Mr. Ling stated that he was located by the Chinese Embassy. After arriving in Paris, he was repeatedly followed, assaulted, and humiliated by Chinese individuals on the streets, who even took photos and sent them to his family in China to pressure him.

On March 22, Mr. Ling received a call from the Chinese embassy, asking him to meet for a conversation outside a Chinese restaurant in Aubervilliers, a northern suburb of Paris. The address had long been identified by French intelligence as an underground Chinese police station.

“They said they had people everywhere in France and would find me no matter what. I felt I would be arrested and deported back to China,” he told media later.

After the conversation, Mr. Ling was taken directly to Charles de Gaulle Airport by two cars, with France 2’s filming team and Challenges’ reporters following. He later explained that he was promised his passport back once he got into the car.

Upon entering the airport, he was surrounded by two Chinese embassy staff and staff from a local Chinese organization wearing red vests. His phone and identity documents were held by embassy officials. A suited individual accompanied him to board, but just before boarding, Mr. Ling made up his mind to escape, angering the embassy staff who chased after him.

Reporters from Challenges and France 2 intervened to protect and assist Mr. Ling in reclaiming his passport. French customs officers also arrived on the scene. Yet they made no further action due to the embassy staff’s diplomatic status.

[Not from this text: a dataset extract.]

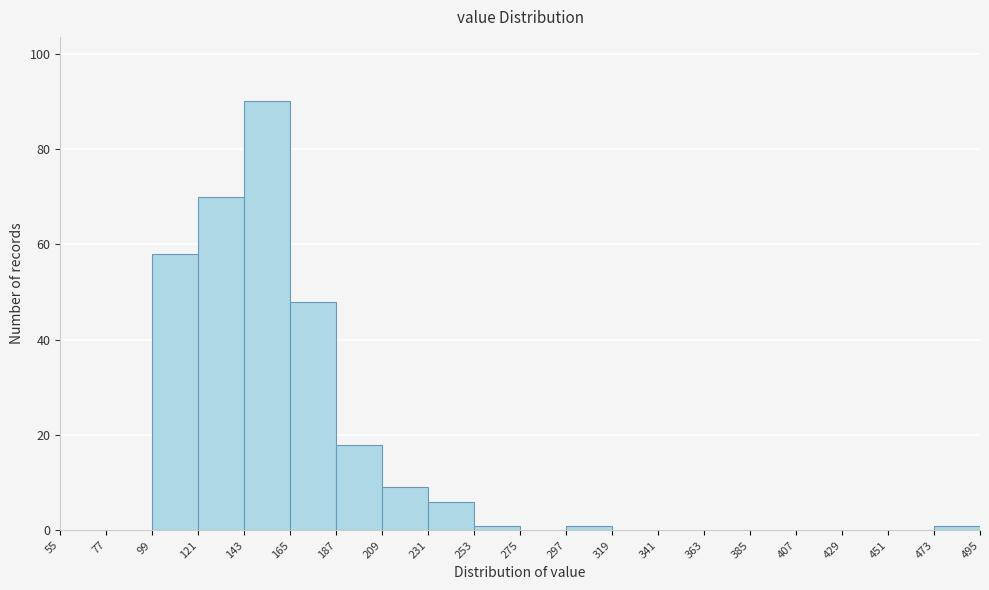

Which range on the x-axis has the tallest bar?

143 to 165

After the deportation failed, Mr. Ling continued to receive harassing calls and hundreds of threatening messages, including from Lin Jiayan, a police officer in Zhanjiang City, demanding his return to surrender, or else his family would face retaliation. Some messages threatened him with “we will let your brother sit on the tiger bench [a form of torture]” and “we will remove his genitals,” etc. They also ordered the dissident to go to a Chinese restaurant called “Travel Notes” in the 9th arrondissement of Paris, a place that is still on the radar of France’s Ministry of the Interior.

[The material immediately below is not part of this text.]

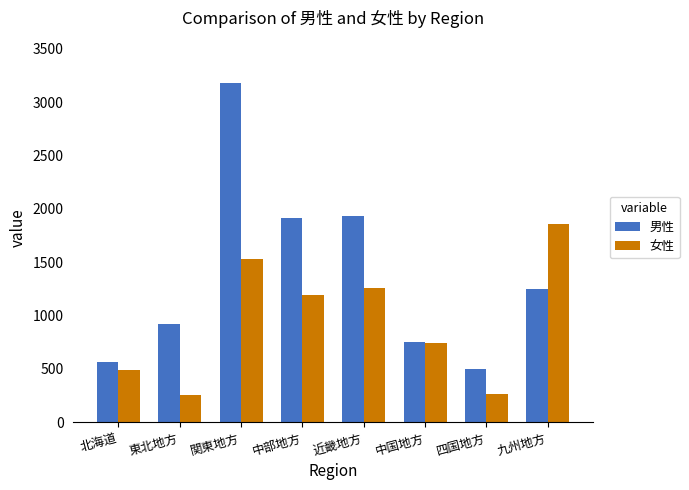

How many values in the 女性 series are below 1190?

4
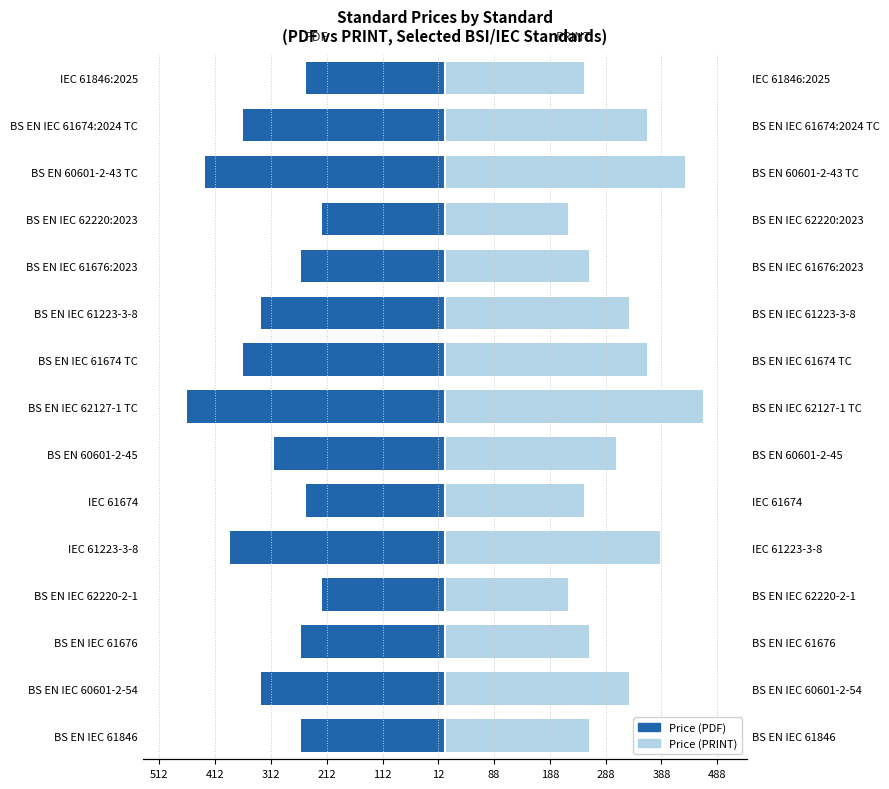

How many data points does each series have?

15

The French media called back the harassing numbers. The calls were answered by the general switchboard of a public security bureau, which refused to explain why Mr. Ling was being harassed and stated that “it was not convenient to disclose the case to citizens.”

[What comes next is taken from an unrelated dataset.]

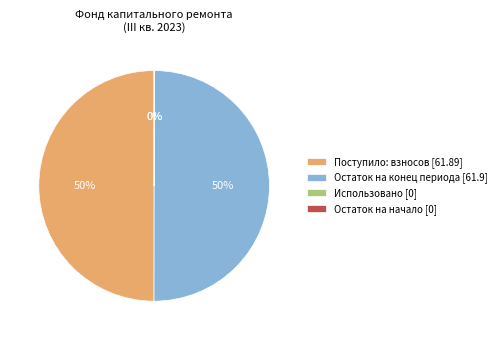

To the nearest percent, what is the average slice percentage?

25%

Overseas CCP Police Stations Abound

In 2022, Safeguard Defenders, a Spain-based human rights organization revealed that the CCP has set up more than a hundred overseas police stations in 53 countries, including four in France, two in Paris, and another two in the Paris suburbs.
Based on Safeguard Defenders’ latest report in April, the CCP claimed it has successfully returned over 12,000 people using methods including extradition, repatriation, and sometimes kidnapping over the past decade. It contains 283 individual accounts of extrajudicial returns from at least 56 countries and 2 territories (Hong Kong and Macao).
The report looks at the first decade of Operation Fox Hunt and Operation Sky Net, two worldwide operations to apprehend overseas Chinese accused of financial crimes.

The Aubervilliers Association, founded in 2021, describes itself as “an organization that provides charitable services to Chinese nationals in France” and has an office at 85-87 Avenue Victor Hugo in Aubervilliers, France. Safeguard Defenders confirmed in 2022 that the building housed a secret police station, located in the office of another institution, the France-China Trade Association in Aubervilliers.

According to the Ministry of the Interior, this agency, as well as six other police stations found in France, have not been active since the NGO’s report in 2022.

Mr. Wang stated that the French intelligence services have opened an investigation into the incident.

The Ling Huazhan incident for the first time presented on camera to Europe the CCP’s process of intimidating overseas dissidents through a network of secret police stations.

Mr. Ling filed a lawsuit on April 10 against the unknown individuals who harassed him. Henri Thulliez, Mr. Ling’s lawyer, said that the case was typical and clear, that it was “unacceptable that foreign authorities could jeopardize the fundamental rights of a citizen on French territory.”